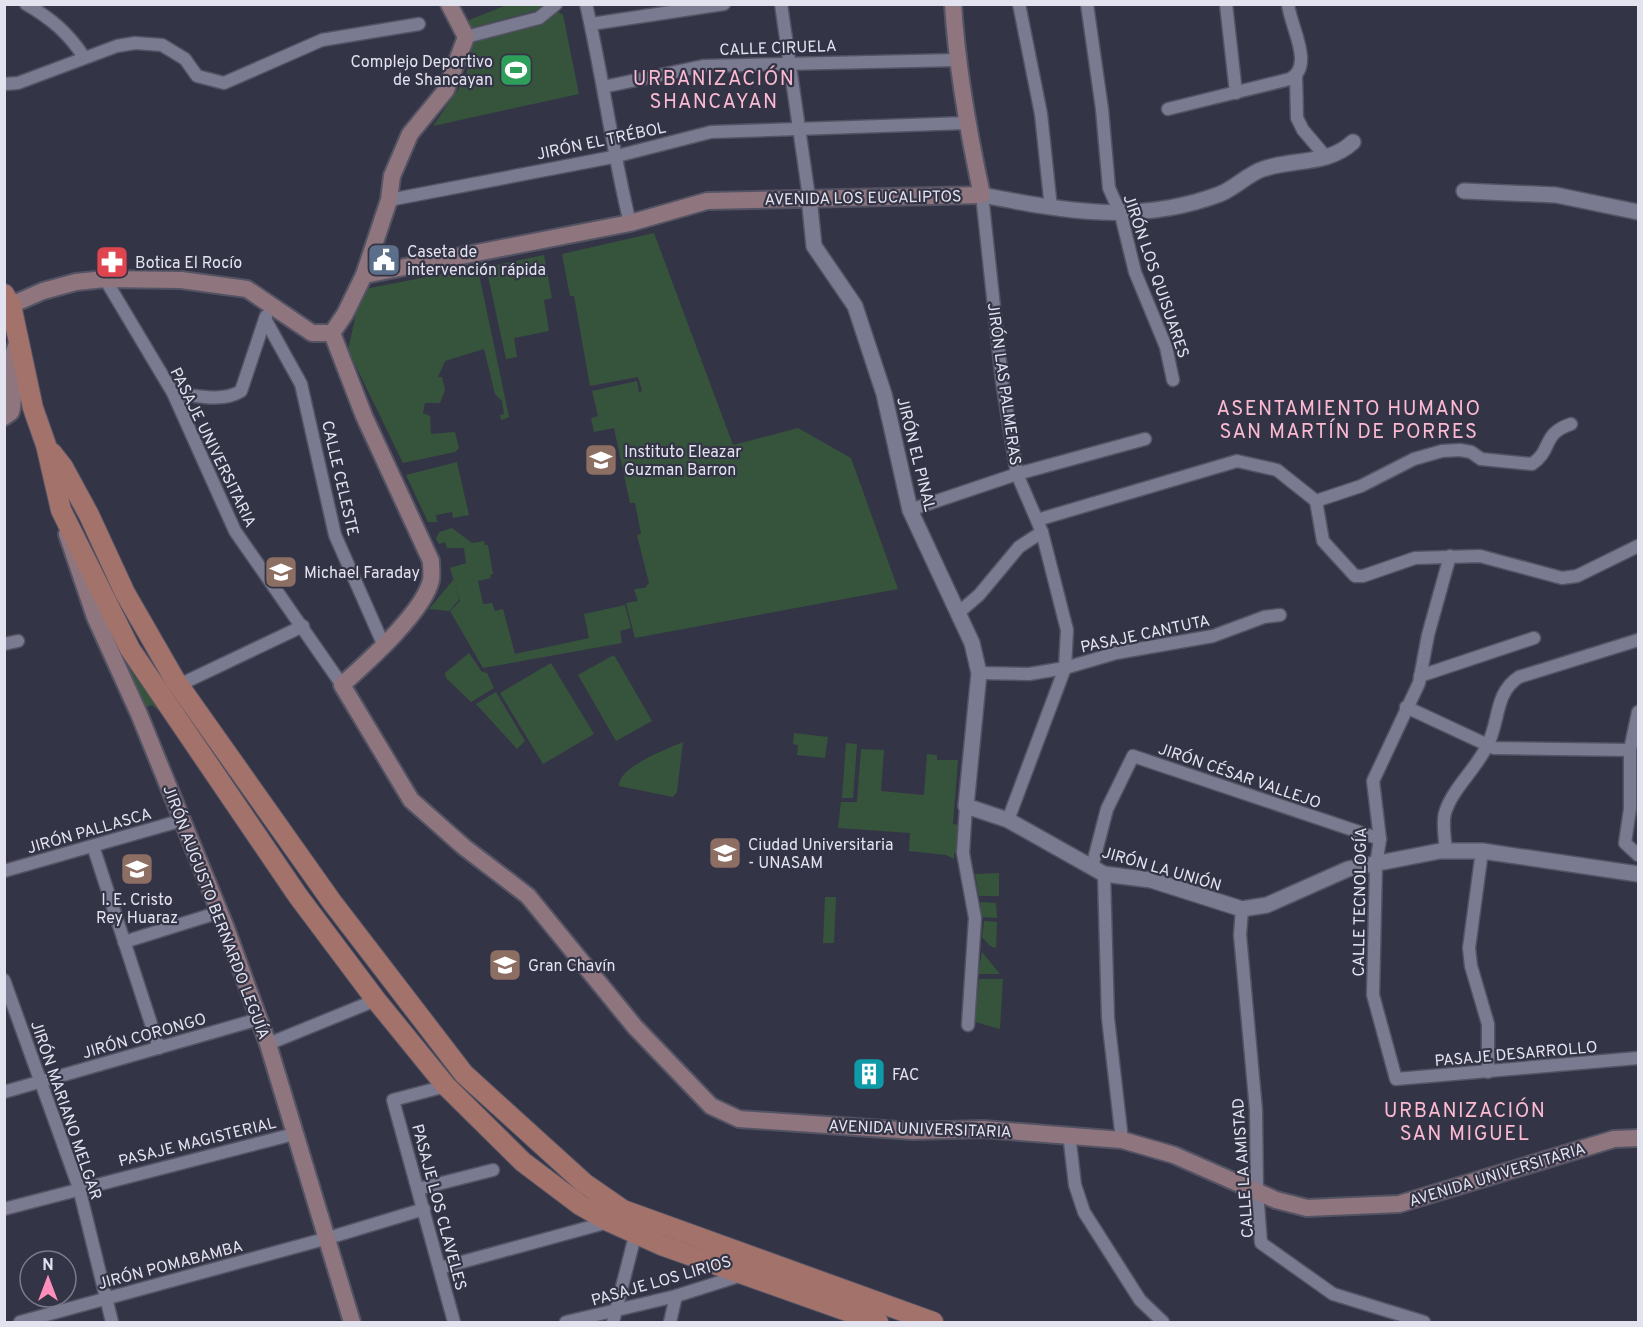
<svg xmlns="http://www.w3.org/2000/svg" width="1643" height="1327" font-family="Overpass,sans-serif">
  <rect width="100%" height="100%" fill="#343447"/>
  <g fill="#36543b">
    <path d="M507 5H547L542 9 471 28 469 20Z"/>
    <path d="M557 11 563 15 579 94 433 126 465 79 474 41 542 25Z"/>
    <path d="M654 233 733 445 798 428 851 458 898 589 635 638 626 603 638 601 634 589 645 588 649 583 637 535 641 534 635 503H630L614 428 594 432 591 418 598 416 592 391 637 381 639 392 642 391 638 377 590 386 574 296H570L562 254Z"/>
    <path d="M544 255 552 298 544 300 549 331 514 338 517 357 506 359 486 267Z"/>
    <path d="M467 269 468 277 479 274 509 417 501 420 500 415 504 414 502 401 495 394 484 349 445 361 438 377H442L445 390 440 403H425L423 413 430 416 431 434 455 432 459 448 455 452 403 463 348 350 357 309 365 289Z"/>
    <path d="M457 462 469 515 453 518 452 512 436 515 437 522H428L406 475Z"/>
    <path d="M452 528 472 543 484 541 485 545H488L493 574 490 575 491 578 478 581 483 604 492 603 495 611 503 609 515 654 589 638 584 614 625 605 631 628 620 631 622 643 483 668 450 611 460 601 450 568 466 563 464 548H447L445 542 439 544 436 539 439 532Z"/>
    <path d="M454 579 459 600 449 611 429 609Z"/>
    <path d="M106 622 166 705 159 711 152 705 147 707 122 659Z"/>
    <path d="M469 653 482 672 487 673 494 688 471 702 446 678 445 673Z"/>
    <path d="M614 655 652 721 616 741 578 675Z"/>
    <path d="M551 663 594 734 543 764 500 693Z"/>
    <path d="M496 692 525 741 517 749 476 704Z"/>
    <path d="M794 733 828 737 825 758 797 755 798 745 793 744Z"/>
    <path d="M683 742 677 792 673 797 619 786C618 767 667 749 683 742Z"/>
    <path d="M846 743 857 744 853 798H842Z"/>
    <path d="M861 749 884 750 881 791 924 795 927 754 937 755V760H958L953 824 959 825 958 853H954V859L946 855 909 851 910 833 838 828 841 802H857Z"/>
    <path d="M999 873V896H979L975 874Z"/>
    <path d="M825 897H836L834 943H823Z"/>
    <path d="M980 902 996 903 997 918 982 917Z"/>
    <path d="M984 921 997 922 996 948 990 946 982 937Z"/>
    <path d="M982 952 1000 974H978Z"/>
    <path d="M979 979H1003L1000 1029 975 1022Z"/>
  </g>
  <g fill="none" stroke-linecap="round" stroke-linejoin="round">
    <g stroke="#535364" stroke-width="15">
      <g id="minor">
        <path d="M26 4C52 19 68 33 84 57"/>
        <path d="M586 4C603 77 612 150 630 223"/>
        <path d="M781 4 809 197"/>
        <path d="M1019 4 1041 114 1051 208"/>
        <path d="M1087 4 1102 109 1109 188 1121 215 1135 272 1166 347 1173 380"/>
        <path d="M1226 4 1236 93"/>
        <path d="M591 24 724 4"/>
        <path d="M466 37 539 18 556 4"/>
        <path d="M1296 76 1297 118 1303 130 1326 157"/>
        <path d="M4 84 18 83 117 46 135 43 162 45 185 59 197 76 224 83 322 40 419 24"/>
        <path d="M603 87 703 66 956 60"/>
        <path d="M1168 109 1290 79C1315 66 1290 26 1288 4"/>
        <path d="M982 195 1002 381 1017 474 1042 532 1067 630 1065 668 1008 820"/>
        <path d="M389 200 613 157 711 132 966 123"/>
        <path d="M105 279 173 393 235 531 342 685"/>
        <path d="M265 319 301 384 335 535 384 646"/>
        <path d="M173 393C193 395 223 403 241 391L266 316"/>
        <path d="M1316 501 1323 541 1355 576H1363L1415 558 1480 556 1562 578 1577 576 1638 546"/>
        <path d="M1316 501 1361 486 1414 459 1442 451 1460 450 1471 452 1481 459 1532 464C1553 450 1541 434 1571 424"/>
        <path d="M910 510 1017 474 1145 439"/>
        <path d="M1037 520 1237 461 1277 470 1316 501"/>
        <path d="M1450 556 1428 635 1419 683 1373 781 1380 839 1376 865 1373 995 1396 1079 1638 1058"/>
        <path d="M957 614 979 595 1019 547 1042 532"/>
        <path d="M4 644 18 641"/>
        <path d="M979 673 1029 674 1065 668 1116 653 1213 636 1264 617 1280 615"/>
        <path d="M1420 676 1534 638"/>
        <path d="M179 685 303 626"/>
        <path d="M1406 707 1494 748 1630 750"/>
        <path d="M1638 712 1630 750V809L1625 843 1638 855"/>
        <path d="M966 806 963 853 975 918 968 1025"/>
        <path d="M93 846 159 1048"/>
        <path d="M1446 851C1445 839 1442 824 1445 813 1452 789 1476 769 1487 746 1500 722 1494 693 1519 677L1638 640"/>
        <path d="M1482 851 1469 948 1471 966 1488 1024V1072"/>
        <path d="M1092 867 1107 809 1133 756 1380 839"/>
        <path d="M4 871 183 820"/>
        <path d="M1104 874 1108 1018 1122 1140"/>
        <path d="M1242 909 1240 935 1256 1110 1257 1192 1261 1243 1333 1294 1424 1322"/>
        <path d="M124 942 220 912"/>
        <path d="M4 980 79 1188 112 1322"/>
        <path d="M268 1044 376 1000"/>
        <path d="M446 1086 393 1100 454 1322"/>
        <path d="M4 1092 259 1019"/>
        <path d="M1069 1134 1075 1185 1084 1212 1140 1300 1163 1322"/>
        <path d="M418 1189 493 1170"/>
        <path d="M4 1209 294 1134"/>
        <path d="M440 1268 612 1221"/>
        <path d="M20 1322 328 1238 424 1209"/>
        <path d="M566 1322 676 1296 742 1275"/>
        <path d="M613 1322 637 1228"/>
        <path d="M670 1322 676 1296"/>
      </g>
    </g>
    <g stroke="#535364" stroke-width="18">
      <g id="tertiary">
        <path d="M1464 191 1556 195 1638 212"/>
        <path d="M982 195C1064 211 1138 225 1220 194 1235 188 1248 174 1263 169 1294 158 1327 166 1353 142"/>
        <path d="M809 197 814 246 855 306 884 394 910 510 972 643 979 673 966 806 1008 820 1104 874 1151 880 1242 909 1267 905 1348 869 1440 851H1482L1638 874"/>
      </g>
    </g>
    <g stroke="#535364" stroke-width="20">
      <g id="secondary">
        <path d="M364 275 630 223 707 201 982 195C968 131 957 69 953 4"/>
        <path d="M11 305 43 291 76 282 105 279 181 280 247 289 312 333H332L345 314 364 275 389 200 392 176 410 134 446 90 466 37 449 4"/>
        <path d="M332 333 364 416 431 561C431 567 432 575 431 580 424 612 366 663 342 685L411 800 464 847 528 896 635 1027 711 1106 739 1119 913 1131 983 1129 1122 1140 1174 1155 1276 1200 1307 1208 1399 1204 1614 1139 1638 1138"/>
        <path d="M4 417 11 412C18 386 4 367 19 340"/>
        <path d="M67 534 95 617 139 714 226 928 268 1044 352 1322"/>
      </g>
    </g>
    <g stroke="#535364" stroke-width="22">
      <g id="primary">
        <path d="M4 294 11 305 33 408 46 445 61 510 130 649 298 896 376 1000 446 1086 523 1162 580 1205 610 1222 661 1245 878 1322"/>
        <path d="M52 453 63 467 89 515 125 593 175 680 332 902 464 1074 584 1183 623 1210 933 1322"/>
      </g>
    </g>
    <use href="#minor" stroke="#7a7a90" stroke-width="12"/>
    <use href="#tertiary" stroke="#7a7a90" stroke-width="15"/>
    <use href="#secondary" stroke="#8f767e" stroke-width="16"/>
    <use href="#primary" stroke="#a3736b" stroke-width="20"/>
  </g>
  <defs>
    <g id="stadium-square" transform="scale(1.725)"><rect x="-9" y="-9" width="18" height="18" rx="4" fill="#2e9e5b" stroke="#343447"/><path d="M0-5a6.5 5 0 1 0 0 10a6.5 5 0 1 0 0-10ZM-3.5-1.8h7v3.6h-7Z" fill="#fff"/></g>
    <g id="civic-square" transform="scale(1.725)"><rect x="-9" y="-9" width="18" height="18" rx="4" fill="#5c6f8a" stroke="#343447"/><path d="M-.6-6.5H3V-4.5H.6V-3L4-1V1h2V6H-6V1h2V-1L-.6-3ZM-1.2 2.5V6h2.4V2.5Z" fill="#fff"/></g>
    <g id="pharmacy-square" transform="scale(1.725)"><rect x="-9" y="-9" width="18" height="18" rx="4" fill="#e0444e" stroke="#343447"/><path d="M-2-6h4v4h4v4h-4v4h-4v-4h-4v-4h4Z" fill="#fff"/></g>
    <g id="university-square" transform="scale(1.725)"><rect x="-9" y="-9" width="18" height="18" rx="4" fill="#8d6e63" stroke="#343447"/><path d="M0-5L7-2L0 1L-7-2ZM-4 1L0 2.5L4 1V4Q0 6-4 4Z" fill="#fff"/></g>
    <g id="school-square" transform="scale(1.725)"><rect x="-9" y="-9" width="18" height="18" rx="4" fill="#8d6e63" stroke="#343447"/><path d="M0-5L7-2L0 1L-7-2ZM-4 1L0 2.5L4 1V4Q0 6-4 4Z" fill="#fff"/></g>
    <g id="building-square" transform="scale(1.725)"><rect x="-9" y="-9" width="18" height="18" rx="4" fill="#0f9aa8" stroke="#343447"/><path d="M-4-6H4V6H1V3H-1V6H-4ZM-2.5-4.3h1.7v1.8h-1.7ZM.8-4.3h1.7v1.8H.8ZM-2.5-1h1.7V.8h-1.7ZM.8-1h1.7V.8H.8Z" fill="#fff"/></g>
  </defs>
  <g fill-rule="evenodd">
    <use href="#stadium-square" x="516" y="70"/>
    <use href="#civic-square" x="384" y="260"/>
    <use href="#pharmacy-square" x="112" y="262"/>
    <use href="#university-square" x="601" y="460"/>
    <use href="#school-square" x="281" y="572"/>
    <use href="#university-square" x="725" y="853"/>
    <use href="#school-square" x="137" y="869"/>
    <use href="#school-square" x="505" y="965"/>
    <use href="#building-square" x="869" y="1074"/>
  </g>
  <g text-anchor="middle" stroke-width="4.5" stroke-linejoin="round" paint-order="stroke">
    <g font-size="16" fill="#e3e3f0" stroke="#343447">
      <text transform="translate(778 47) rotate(-2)" y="6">CALLE CIRUELA</text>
      <text transform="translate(601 140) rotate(-12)" y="6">JIRÓN EL TRÉBOL</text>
      <text transform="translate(863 197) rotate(-1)" y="6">AVENIDA LOS EUCALIPTOS</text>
      <text transform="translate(1157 276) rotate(71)" y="6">JIRÓN LOS QUISUARES</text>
      <text transform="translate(1005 384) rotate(82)" y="6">JIRÓN LAS PALMERAS</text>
      <text transform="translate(214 447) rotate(64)" y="6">PASAJE UNIVERSITARIA</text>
      <text transform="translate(917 454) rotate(76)" y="6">JIRÓN EL PINAL</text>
      <text transform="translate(341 478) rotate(77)" y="6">CALLE CELESTE</text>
      <text transform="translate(1145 633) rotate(-12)" y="6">PASAJE CANTUTA</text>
      <text transform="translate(1240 775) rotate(19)" y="6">JIRÓN CÉSAR VALLEJO</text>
      <text transform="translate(89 830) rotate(-16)" y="6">JIRÓN PALLASCA</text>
      <text transform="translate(1162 868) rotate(16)" y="6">JIRÓN LA UNIÓN</text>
      <text transform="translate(1359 902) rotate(-89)" y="6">CALLE TECNOLOGÍA</text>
      <text transform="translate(217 912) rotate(69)" y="6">JIRÓN AUGUSTO BERNARDO LEGUÍA</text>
      <text transform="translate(144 1035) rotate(-16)" y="6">JIRÓN CORONGO</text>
      <text transform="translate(1516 1053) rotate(-5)" y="6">PASAJE DESARROLLO</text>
      <text transform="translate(67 1110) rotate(71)" y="6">JIRÓN MARIANO MELGAR</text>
      <text transform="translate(920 1128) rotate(2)" y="6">AVENIDA UNIVERSITARIA</text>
      <text transform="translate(197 1141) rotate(-14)" y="6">PASAJE MAGISTERIAL</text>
      <text transform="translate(1242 1168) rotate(-94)" y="6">CALLE LA AMISTAD</text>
      <text transform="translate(1497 1174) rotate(-17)" y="6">AVENIDA UNIVERSITARIA</text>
      <text transform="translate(440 1207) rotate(75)" y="6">PASAJE LOS CLAVELES</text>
      <text transform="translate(170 1264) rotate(-15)" y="6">JIRÓN POMABAMBA</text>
      <text transform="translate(661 1280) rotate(-16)" y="6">PASAJE LOS LIRIOS</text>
    </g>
    <g font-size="16" fill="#e3e3f0" stroke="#343447" text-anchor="start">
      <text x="493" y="67" text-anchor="end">Complejo Deportivo<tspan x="493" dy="18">de Shancayan</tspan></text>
      <text x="407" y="257">Caseta de<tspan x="407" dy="18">intervención rápida</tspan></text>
      <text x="135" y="268">Botica El Rocío</text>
      <text x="624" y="457">Instituto Eleazar<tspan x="624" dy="18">Guzman Barron</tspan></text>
      <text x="304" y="578">Michael Faraday</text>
      <text x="748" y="850">Ciudad Universitaria<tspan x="748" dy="18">- UNASAM</tspan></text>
      <text x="137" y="905" text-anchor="middle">I. E. Cristo<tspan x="137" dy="18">Rey Huaraz</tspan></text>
      <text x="528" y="971">Gran Chavín</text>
      <text x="892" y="1080">FAC</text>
    </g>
    <g font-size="20" letter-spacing="1.5" fill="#fbbad1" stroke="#343447">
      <text x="714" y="85">URBANIZACIÓN<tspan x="714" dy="23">SHANCAYAN</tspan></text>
      <text x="1349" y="415">ASENTAMIENTO HUMANO<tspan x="1349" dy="23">SAN MARTÍN DE PORRES</tspan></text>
      <text x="1465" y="1117">URBANIZACIÓN<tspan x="1465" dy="23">SAN MIGUEL</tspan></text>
    </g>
  </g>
  <rect width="1643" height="1327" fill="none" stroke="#e3e3f0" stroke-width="12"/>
  <g transform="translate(48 1279)"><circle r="28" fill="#343447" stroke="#7a7a8b" stroke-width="1.5"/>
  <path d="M0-4.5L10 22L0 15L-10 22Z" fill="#ff8ebb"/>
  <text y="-9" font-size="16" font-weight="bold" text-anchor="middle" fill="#e3e3f0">N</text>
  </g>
</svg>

━━━

Task goal
Copy each line from the entries above that has the word "linejoin" in it.

Exercise output
  <g fill="none" stroke-linecap="round" stroke-linejoin="round">
  <g text-anchor="middle" stroke-width="4.5" stroke-linejoin="round" paint-order="stroke">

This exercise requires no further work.